Отсутствие более жестких санкций было вызвано тем, что Сталина и в самом деле не реабилитировали. Говорят, об этом взмолилось руководство европейских компартий.

– Я остановил реабилитацию Сталина! – позже грохотал наш поэт. По его словам, этот скандал проник в западную печать и Кремль вынужден был дать слово, что реабилитации не будет, потому что наиболее талантливая часть России против. Ну что ты ему скажешь!

…Однако мне поднадоело комментировать его жизнь. Я передаю ему слово. Думаю, он это сделает лучше.

Озимая кукуруза

В юности, знаешь, меня по знакомству устроили работать в центральную молодежную газету. Скажем так, чтобы никого не обижать. Полгода я жил припеваючи и пропиваючи свой гонорар. Я писал рецензии на книги, в основном иностранных авторов, отвечал на письма читателей. Я работал в отделе культуры.

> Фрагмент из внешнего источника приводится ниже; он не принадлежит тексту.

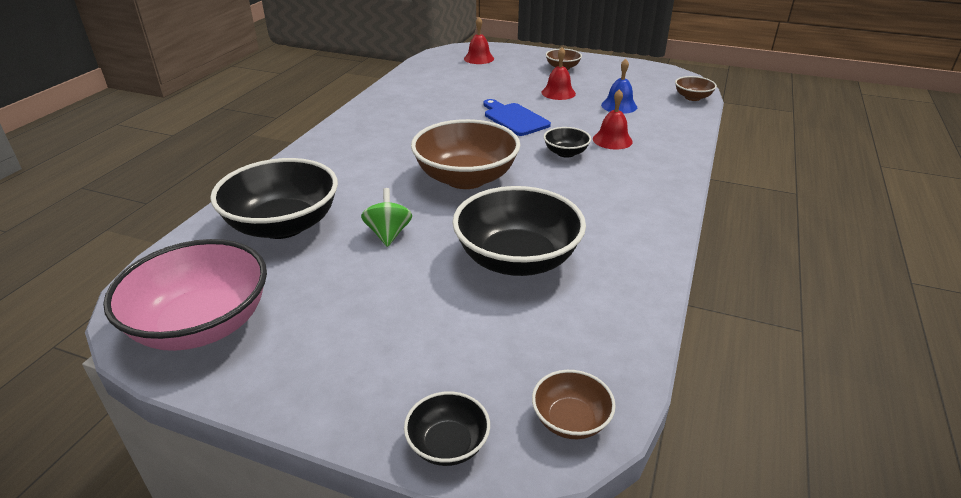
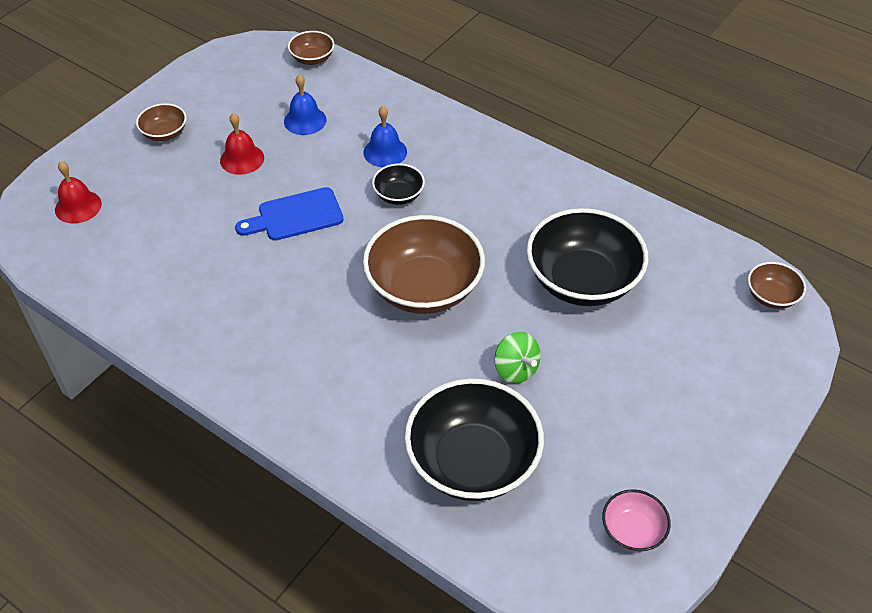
camera: 75 degrees left, 15 degrees up
pink bowl [103,239,267,351] -> pink bowl [602,489,671,552], size x0.47
green spinning top [361,188,412,247] -> green spinning top turned 135 degrees counterclockwise [494,332,541,384]
black bowl [404,391,490,466] -> none
red bell [593,89,633,150] -> blue bell [363,106,407,167]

Единственная трудность, которую я не сразу одолел, – это эпистолярное, а главное, личное общение с графоманами. Самое упорное и злобное племя людей. Стоило мне в письме такому человеку дать легкие указания на тяжелые недостатки его стихов или рассказов и пожелать ему в дальнейшем творческих удач, как он разражался целым трактатом критики на мою критику и посылал этот трактат на имя главного редактора. Тот, разумеется, не читая трактата, но стремясь к спокойной жизни, становился на его сторону и учил меня быть поласковей с молодыми авторами.

Еще упорней они бывали в личном общении, переходя от сентиментального предложения устроить загородный пикничок с шашлыком к прямым угрозам пожаловаться в ЦК комсомола или даже партии. Кошмар.

Один из них купил меня на эти шашлыки, за что я потом сполна расплатился. Он писал рассказы, и я чувствовал в них некоторое мерцание таланта и возился с ними, пытаясь довести их до печатного уровня. Но пока не удавалось. Кстати, при этом он был удивительно одарен в практической области, зарабатывал достаточно много денег и уже тогда имел свою машину.